··· INFORMATION ···
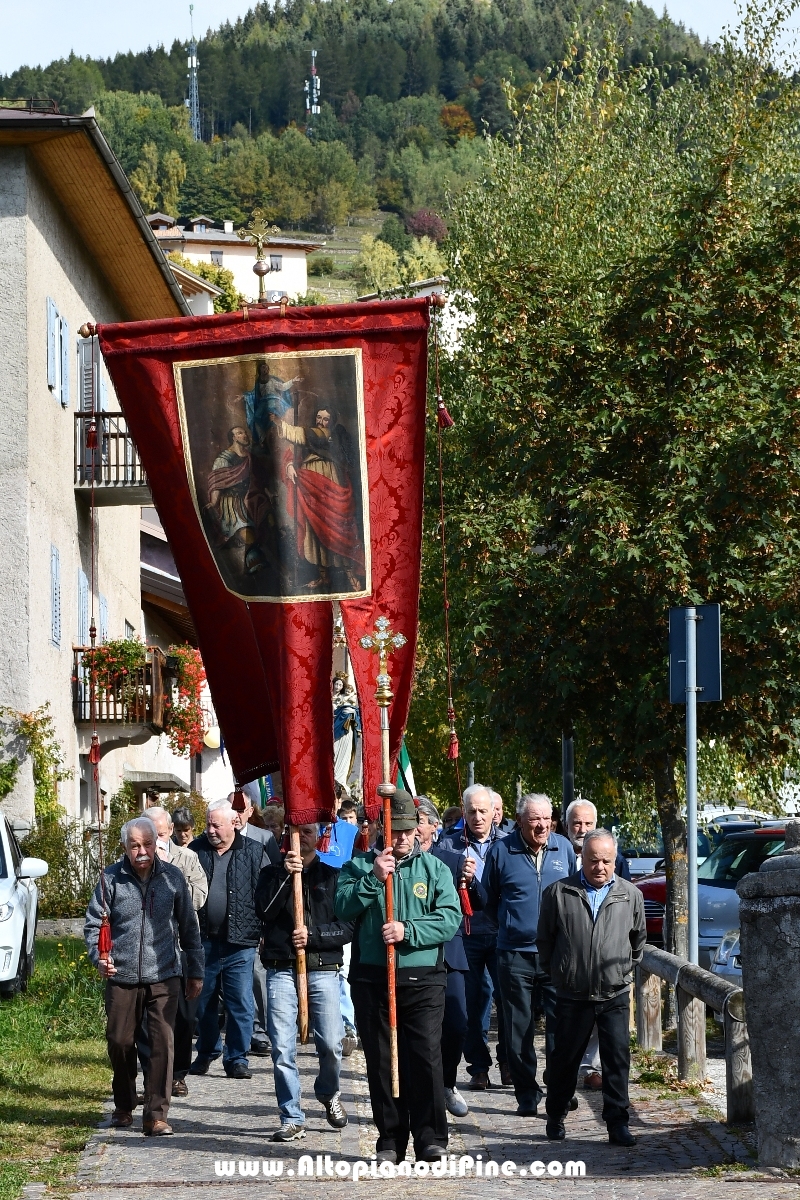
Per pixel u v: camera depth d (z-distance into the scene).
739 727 14.45
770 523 13.73
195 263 97.06
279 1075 9.70
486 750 23.92
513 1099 11.33
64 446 27.38
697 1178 8.20
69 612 27.50
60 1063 12.79
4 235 24.56
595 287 15.82
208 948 12.45
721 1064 12.44
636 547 13.48
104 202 27.25
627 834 20.64
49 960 19.45
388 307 9.84
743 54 20.45
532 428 14.89
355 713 18.36
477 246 22.11
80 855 24.42
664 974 11.59
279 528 9.76
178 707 32.44
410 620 9.73
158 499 9.88
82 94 188.62
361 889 8.64
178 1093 11.48
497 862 10.99
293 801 9.53
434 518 21.31
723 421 13.85
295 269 123.25
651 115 22.45
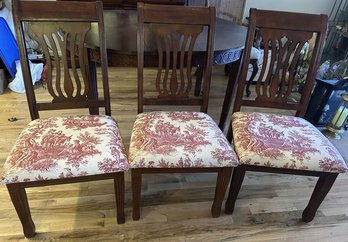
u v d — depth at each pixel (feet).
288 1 10.32
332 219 4.83
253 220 4.68
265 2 10.21
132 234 4.28
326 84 6.81
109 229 4.32
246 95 8.47
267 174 5.75
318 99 7.13
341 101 7.02
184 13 4.14
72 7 3.91
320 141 4.17
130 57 4.57
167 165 3.66
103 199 4.83
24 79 4.02
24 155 3.40
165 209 4.74
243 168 4.07
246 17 9.80
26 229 3.97
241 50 5.08
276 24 4.33
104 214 4.56
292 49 4.48
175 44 4.28
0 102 7.27
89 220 4.43
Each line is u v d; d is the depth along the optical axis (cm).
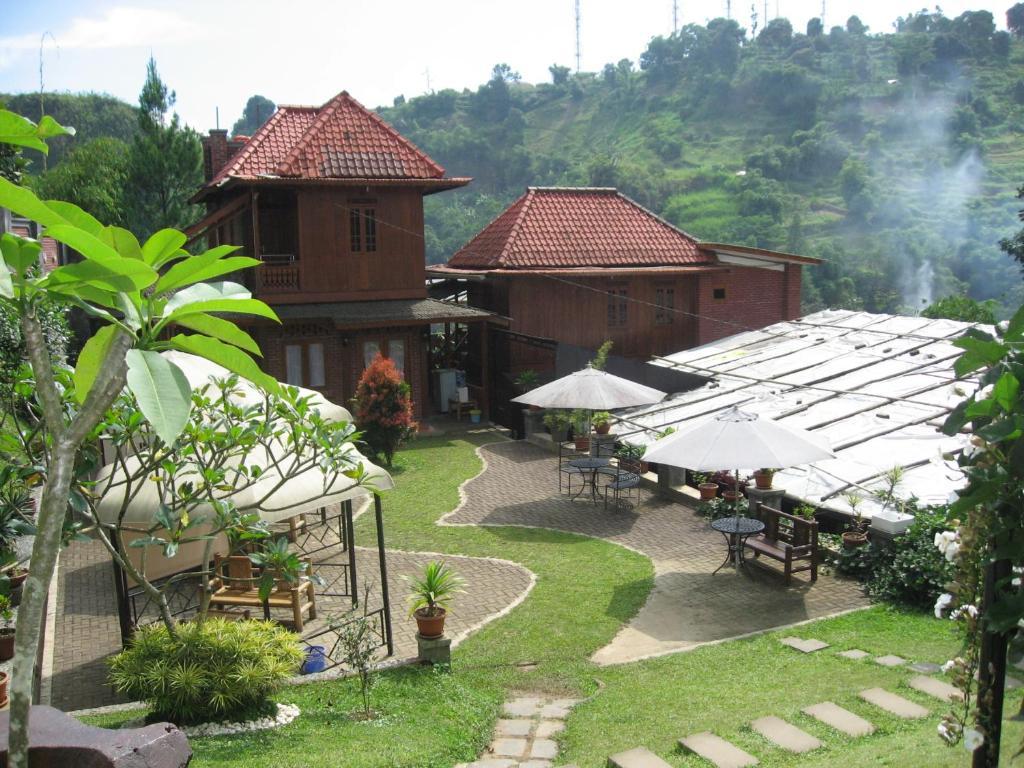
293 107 2914
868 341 2716
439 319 2594
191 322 465
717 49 13375
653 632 1193
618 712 906
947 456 438
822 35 13675
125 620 962
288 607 1202
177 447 784
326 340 2608
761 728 802
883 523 1316
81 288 410
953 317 3700
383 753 735
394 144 2727
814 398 2220
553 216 3212
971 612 447
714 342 3075
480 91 13212
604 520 1744
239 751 721
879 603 1238
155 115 3581
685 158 11362
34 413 794
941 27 13738
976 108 11312
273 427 862
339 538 1639
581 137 13250
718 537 1606
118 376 426
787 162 10512
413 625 1233
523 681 1034
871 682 917
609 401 1883
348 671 997
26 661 376
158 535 1219
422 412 2697
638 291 3100
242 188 2683
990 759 444
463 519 1772
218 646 827
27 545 1373
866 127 11288
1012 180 9631
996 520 405
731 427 1376
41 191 3856
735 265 3206
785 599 1288
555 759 800
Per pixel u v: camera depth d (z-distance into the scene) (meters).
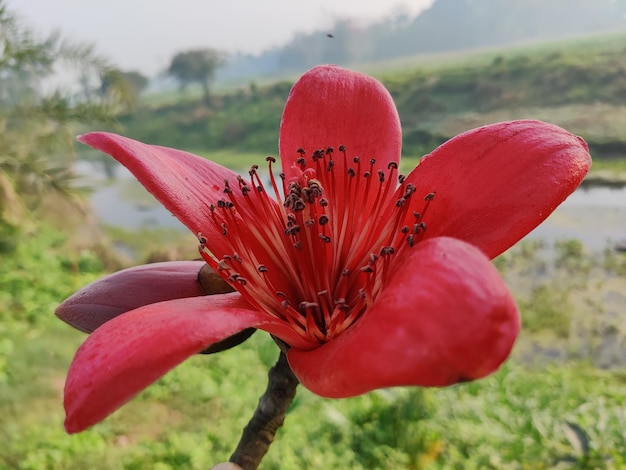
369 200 0.13
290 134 0.14
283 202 0.13
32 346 0.51
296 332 0.10
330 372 0.08
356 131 0.14
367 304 0.10
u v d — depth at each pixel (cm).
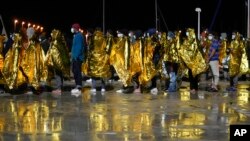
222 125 973
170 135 880
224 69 2025
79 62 1552
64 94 1518
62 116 1080
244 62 1644
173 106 1232
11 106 1239
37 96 1463
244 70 1639
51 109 1184
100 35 1573
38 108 1202
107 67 1576
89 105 1254
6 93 1533
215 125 973
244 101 1334
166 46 1605
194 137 864
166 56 1595
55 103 1295
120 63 1559
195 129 934
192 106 1232
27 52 1502
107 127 953
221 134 889
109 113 1120
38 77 1508
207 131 915
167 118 1053
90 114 1107
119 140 842
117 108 1198
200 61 1572
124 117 1065
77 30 1560
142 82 1554
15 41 1494
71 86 1767
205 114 1105
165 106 1233
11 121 1020
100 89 1677
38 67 1511
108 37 1588
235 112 1135
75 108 1200
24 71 1500
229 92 1575
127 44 1555
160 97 1434
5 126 966
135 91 1570
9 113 1123
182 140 841
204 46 1925
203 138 856
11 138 859
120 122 1005
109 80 1967
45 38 1731
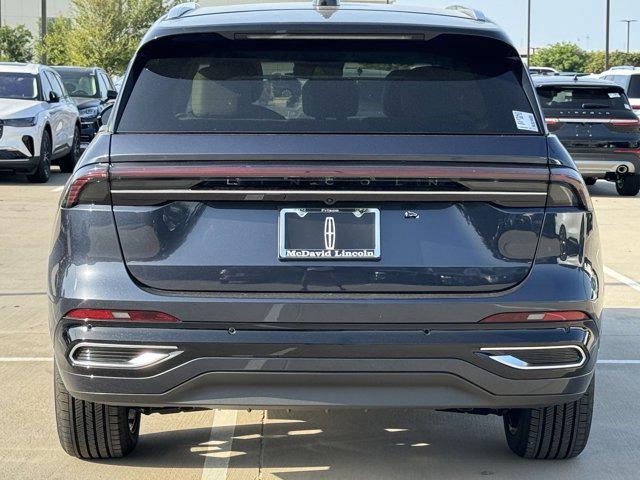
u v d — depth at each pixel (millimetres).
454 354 3834
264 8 4637
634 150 16969
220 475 4555
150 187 3844
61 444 4609
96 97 23625
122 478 4508
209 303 3795
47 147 18141
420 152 3869
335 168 3809
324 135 3912
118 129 3980
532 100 4141
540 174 3906
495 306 3836
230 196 3830
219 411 5578
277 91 4086
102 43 48156
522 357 3891
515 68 4223
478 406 3953
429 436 5188
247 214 3852
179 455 4820
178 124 3975
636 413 5613
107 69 48531
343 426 5340
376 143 3885
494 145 3938
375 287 3824
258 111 4020
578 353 3959
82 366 3895
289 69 4164
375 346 3793
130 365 3854
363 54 4215
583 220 3994
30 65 18984
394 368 3824
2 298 8578
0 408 5605
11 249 11062
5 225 12812
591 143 16953
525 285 3879
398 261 3842
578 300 3902
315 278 3814
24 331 7422
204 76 4133
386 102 4066
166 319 3811
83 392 3943
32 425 5301
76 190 3912
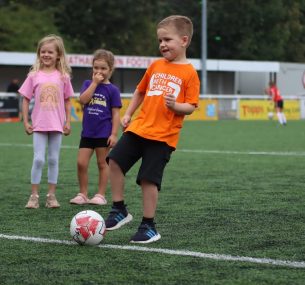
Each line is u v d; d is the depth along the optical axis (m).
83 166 12.45
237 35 96.56
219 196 13.20
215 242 8.80
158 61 9.09
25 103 12.07
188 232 9.51
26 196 13.51
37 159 11.87
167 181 15.70
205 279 6.98
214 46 96.62
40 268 7.48
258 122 50.16
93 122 12.35
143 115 8.88
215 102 56.44
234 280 6.94
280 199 12.77
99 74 12.20
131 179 16.27
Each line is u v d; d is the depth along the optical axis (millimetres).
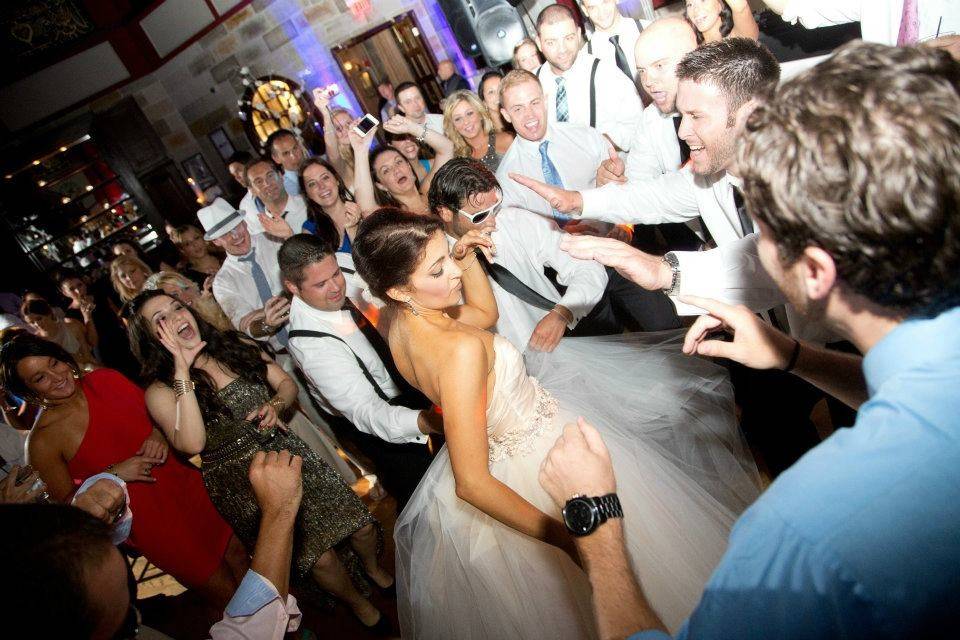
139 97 9156
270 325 3061
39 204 9227
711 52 1552
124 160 9156
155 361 2250
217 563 2398
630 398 1972
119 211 9609
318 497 2230
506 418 1604
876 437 551
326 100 3963
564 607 1469
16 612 701
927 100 526
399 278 1428
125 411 2357
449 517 1688
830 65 599
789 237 608
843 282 607
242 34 8477
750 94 1518
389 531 2932
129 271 4672
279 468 1291
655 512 1450
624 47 3631
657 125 2654
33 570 726
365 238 1455
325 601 2422
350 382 2334
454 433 1363
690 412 1936
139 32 8828
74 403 2277
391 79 8453
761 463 2334
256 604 1152
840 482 543
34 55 8781
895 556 505
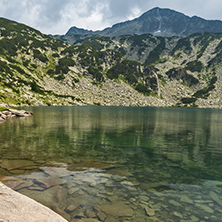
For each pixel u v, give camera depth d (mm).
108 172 10812
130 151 16734
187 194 8094
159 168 11844
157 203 7246
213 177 10320
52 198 7336
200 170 11539
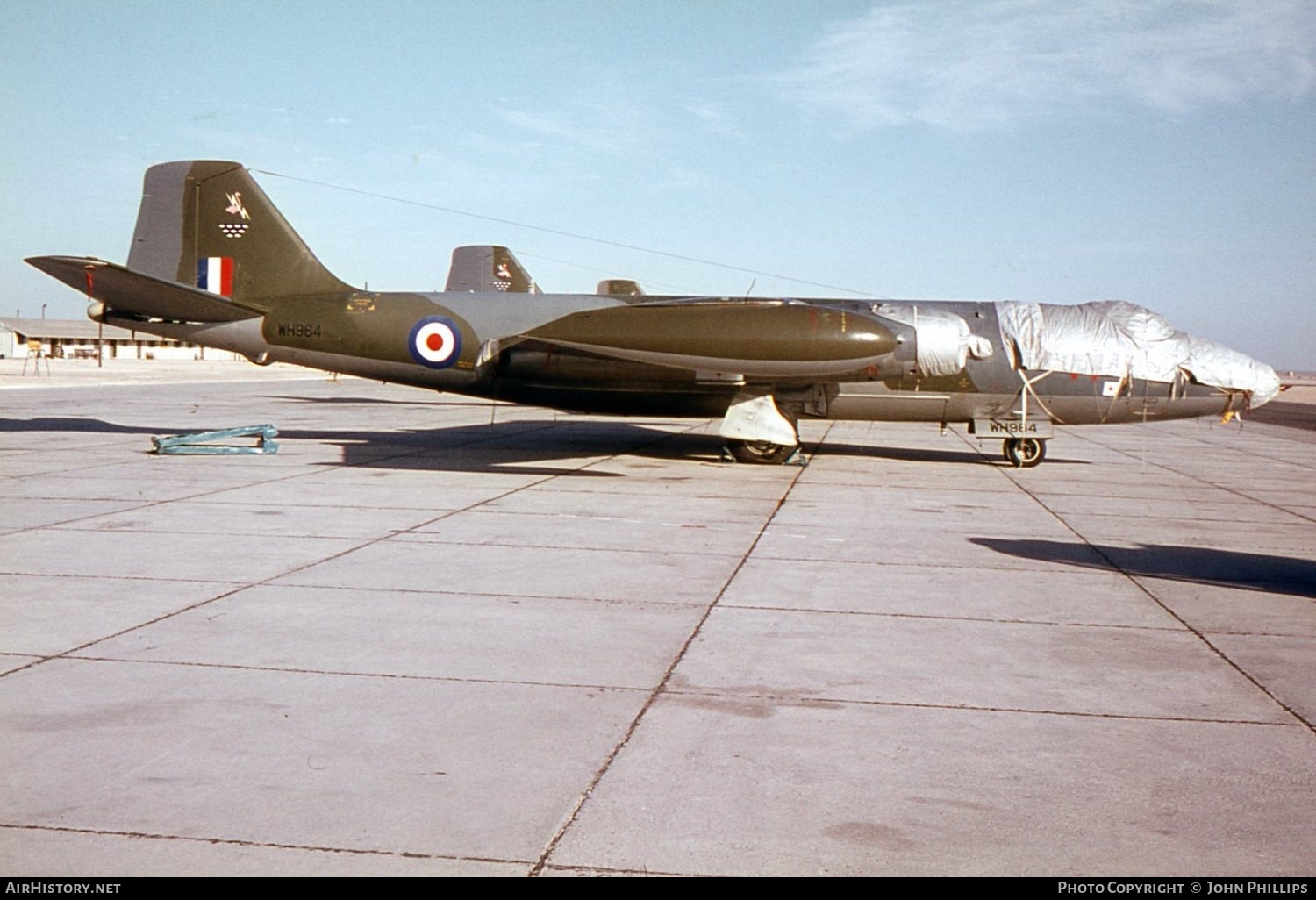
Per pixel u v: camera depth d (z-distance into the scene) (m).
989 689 6.26
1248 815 4.55
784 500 14.48
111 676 6.17
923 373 18.00
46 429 23.78
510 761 5.01
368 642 7.01
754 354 16.50
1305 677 6.60
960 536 11.81
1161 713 5.88
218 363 101.69
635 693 6.07
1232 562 10.52
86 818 4.30
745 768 4.98
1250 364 19.05
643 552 10.48
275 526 11.52
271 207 19.09
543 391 18.89
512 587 8.77
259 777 4.75
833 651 7.03
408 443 21.75
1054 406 19.00
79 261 17.39
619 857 4.05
···
* [WHAT THE EXERCISE ASKS]:
Above are records; repeat only the lines from the line with "188 232 9.51" through the line with "1250 364 19.05", and leave pictures out.

* [RESULT OF THIS EXERCISE]:
188 232 9.51
26 196 13.51
37 159 11.87
167 181 15.70
205 279 6.98
214 46 96.62
40 268 7.48
258 122 50.16
93 122 12.35
143 115 8.88
215 102 56.44
234 280 6.94
280 199 12.77
99 74 12.20
131 179 16.27
Each line is u v d; d is the depth along the optical axis (millimetres).
139 97 9156
270 325 3061
39 204 9227
711 52 1552
124 160 9156
155 361 2250
217 563 2398
630 398 1972
119 211 9609
318 497 2230
506 418 1604
876 437 551
326 100 3963
564 607 1469
16 612 701
927 100 526
399 278 1428
125 411 2357
449 517 1688
830 65 599
789 237 608
843 282 607
242 34 8477
750 94 1518
389 531 2932
129 271 4672
279 468 1291
655 512 1450
624 47 3631
657 125 2654
33 570 726
365 238 1455
325 601 2422
350 382 2334
454 433 1363
690 412 1936
139 32 8828
74 403 2277
391 79 8453
761 463 2334
256 604 1152
840 482 543
34 55 8781
895 556 505
For each pixel u v, give camera depth d (mm).
108 172 10812
130 151 16734
187 194 8094
159 168 11844
157 203 7246
213 177 10320
52 198 7336
200 170 11539
Per pixel u v: camera depth d (z-distance into the scene) (m).
989 689 6.26
1248 815 4.55
784 500 14.48
111 676 6.17
923 373 18.00
46 429 23.78
510 761 5.01
368 642 7.01
754 354 16.50
1305 677 6.60
960 536 11.81
1161 713 5.88
218 363 101.69
635 693 6.07
1232 562 10.52
86 818 4.30
745 768 4.98
1250 364 19.05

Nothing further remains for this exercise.